Mercoledì 12 febbraio 2020
La lotta contro il tumore, il passato in giallorosso, l'esperienza in società come responsabile della Roma Femminile. Sebino Nela si racconta in una lunga intervist. Questo un estratto delle sue dichiarazioni:

La salute innanzi tutto.
«Con quello che ho passato, diciamo che sto bene. Devo fare un'altra operazione a breve. Più breve tempo possibile. Sarà la quarta. Non ce la faccio più...».

Che operazione?
«Ho il retto addominale aperto, le viscere spingono, mi esce sempre questo bozzo non bellissimo da vedere. Devo fare pulizia di un po' di schifezza e mettere una rete di protezione. Dopo di che, continuerò i miei controlli ogni sei mesi».

L'umore?
«Va e viene. Leggere o sentire ogni volta di persone che conosco che se ne vanno da un giorno all'altro mi spegne un poco».

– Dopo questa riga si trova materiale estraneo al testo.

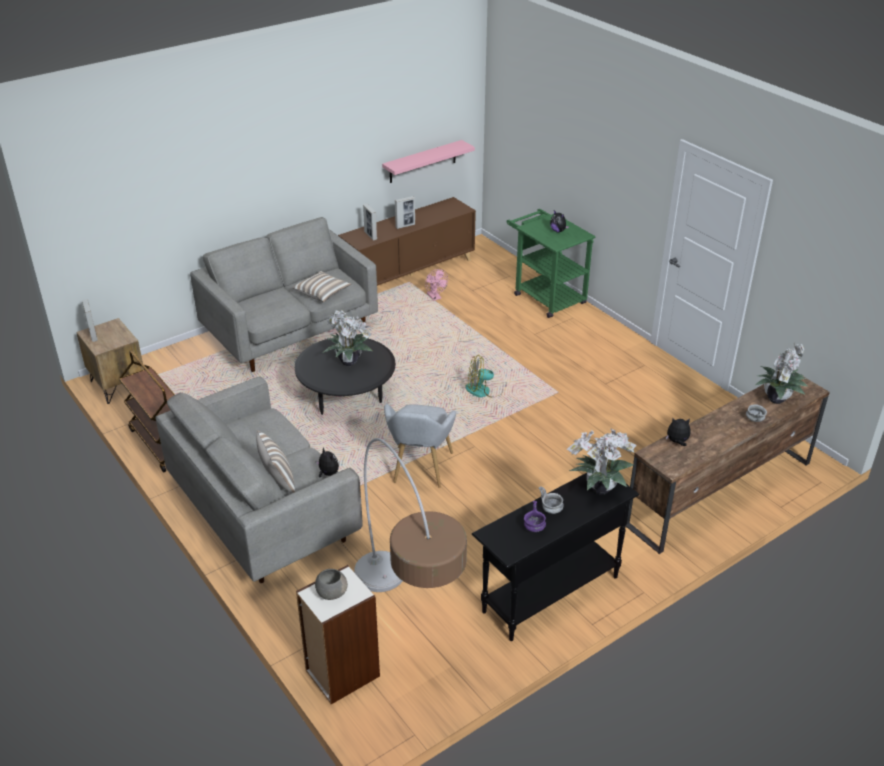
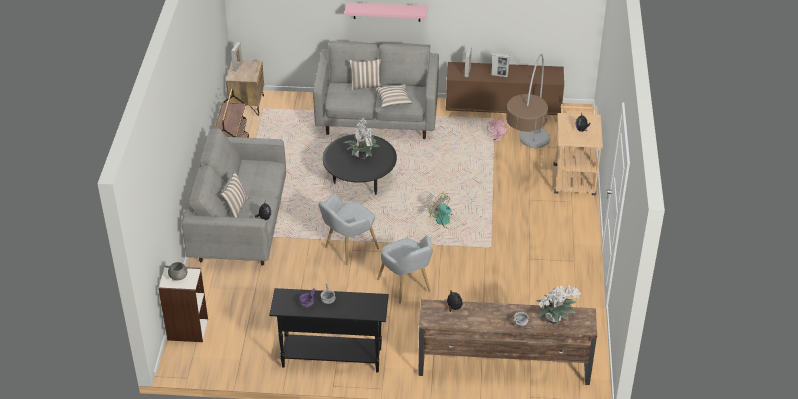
camera: 40 degrees right, 5 degrees up
(273, 292) = (366, 86): none -> pillow
(408, 623) = (244, 326): floor lamp -> floor lamp (526, 164)
(422, 161) = (536, 31): pink shelf -> pink shelf (386, 12)
(530, 474) = (407, 287): none -> grey armchair
(545, 296) = (573, 176): green cart -> beige cart
(598, 489) = (367, 305): potted plant -> none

Vialli e Mihajlovic dopo di te, il tuo stesso male.
«Mi ha turbato molto saperlo. A Sinisa mando messaggi attraverso il nostro amico comune Vincenzo Cantatore. Con Gianluca eravamo in camera insieme al mondiale di Messico '86. L'ho incontrato poche settimane fa, a Roma-Juventus. Ci siamo abbracciati. "Guarda che non si molla un cazzo", gli ho detto. "Nemmeno di un millimetro".

La tua guerra.
«Due anni e mezzo di chemio non sono uno scherzo. Ti guarisce una cosa e te ne peggiora un'altra. Ho avuto degli attacchi ischemici. Ma la pressione è a posto, prendo tre pasticche al giorno e faccio la mia vita normalissima».

Il tumore sembra cosa lontana...
«La cosa brutta di questo male è che gioisci, dici ho vinto, e poi scopri che a distanza di sei, sette, otto anni ritorna. Il cancro quando arriva non ti lascia più. Torna come realtà o come minaccia. Sta sempre lì».

Hai visto la morte in faccia.
«Ho metabolizzato questa cosa. Non so quante volte mi sono ritrovato di notte a piangere nel letto. Ci ho pensato un miliardo di volte. E sai che ti dico, se domani dovesse succedere, ‘sti cazzi...».

Come ci arrivi a questa conclusione?
«Ti parte un film di tutto quello che hai fatto, il bene e il male. Alla fine, sono soddisfatto della persona che sono. Non ho rimpianti, posso morire anche domani».